◆ **Dataset entries**
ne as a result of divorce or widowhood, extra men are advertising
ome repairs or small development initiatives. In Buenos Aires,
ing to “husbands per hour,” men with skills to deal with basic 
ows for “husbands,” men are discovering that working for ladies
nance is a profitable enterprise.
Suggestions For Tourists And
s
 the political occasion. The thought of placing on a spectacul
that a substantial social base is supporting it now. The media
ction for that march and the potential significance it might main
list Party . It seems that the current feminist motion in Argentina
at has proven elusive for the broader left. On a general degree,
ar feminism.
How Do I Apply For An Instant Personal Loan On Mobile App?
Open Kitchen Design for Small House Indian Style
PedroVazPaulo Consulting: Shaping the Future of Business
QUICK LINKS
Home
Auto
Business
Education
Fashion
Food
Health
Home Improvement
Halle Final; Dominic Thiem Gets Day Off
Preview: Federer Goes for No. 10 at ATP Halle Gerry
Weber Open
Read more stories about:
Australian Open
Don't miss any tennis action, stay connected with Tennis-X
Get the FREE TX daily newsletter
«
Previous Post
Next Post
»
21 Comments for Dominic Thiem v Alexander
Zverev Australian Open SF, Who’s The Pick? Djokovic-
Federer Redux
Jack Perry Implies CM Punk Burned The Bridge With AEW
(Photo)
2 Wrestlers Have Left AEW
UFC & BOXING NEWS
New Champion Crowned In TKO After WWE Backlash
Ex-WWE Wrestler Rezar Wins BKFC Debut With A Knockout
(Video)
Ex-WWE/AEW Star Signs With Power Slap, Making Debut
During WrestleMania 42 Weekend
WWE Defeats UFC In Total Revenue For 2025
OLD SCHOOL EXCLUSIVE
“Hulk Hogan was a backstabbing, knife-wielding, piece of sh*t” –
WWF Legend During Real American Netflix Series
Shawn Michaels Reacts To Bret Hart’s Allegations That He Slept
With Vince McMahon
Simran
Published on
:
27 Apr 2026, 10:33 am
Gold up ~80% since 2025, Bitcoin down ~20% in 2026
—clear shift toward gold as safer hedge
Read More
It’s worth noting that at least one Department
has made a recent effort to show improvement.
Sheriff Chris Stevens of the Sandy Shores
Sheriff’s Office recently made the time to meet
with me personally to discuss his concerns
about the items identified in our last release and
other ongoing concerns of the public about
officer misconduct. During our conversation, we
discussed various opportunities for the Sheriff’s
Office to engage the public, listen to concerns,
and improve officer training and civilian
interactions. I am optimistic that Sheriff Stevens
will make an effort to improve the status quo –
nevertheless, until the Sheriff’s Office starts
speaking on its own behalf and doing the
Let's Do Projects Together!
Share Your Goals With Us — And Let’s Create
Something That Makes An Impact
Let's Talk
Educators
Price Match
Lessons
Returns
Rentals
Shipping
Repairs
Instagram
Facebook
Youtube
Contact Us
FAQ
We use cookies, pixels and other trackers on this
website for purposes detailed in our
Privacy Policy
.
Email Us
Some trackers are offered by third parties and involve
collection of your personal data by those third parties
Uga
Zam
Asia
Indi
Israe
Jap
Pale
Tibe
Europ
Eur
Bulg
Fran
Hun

◆ **Exercise**
Every line above that includes the word "Dominic" should be listed.

◆ **Task solution**
Halle Final; Dominic Thiem Gets Day Off
21 Comments for Dominic Thiem v Alexander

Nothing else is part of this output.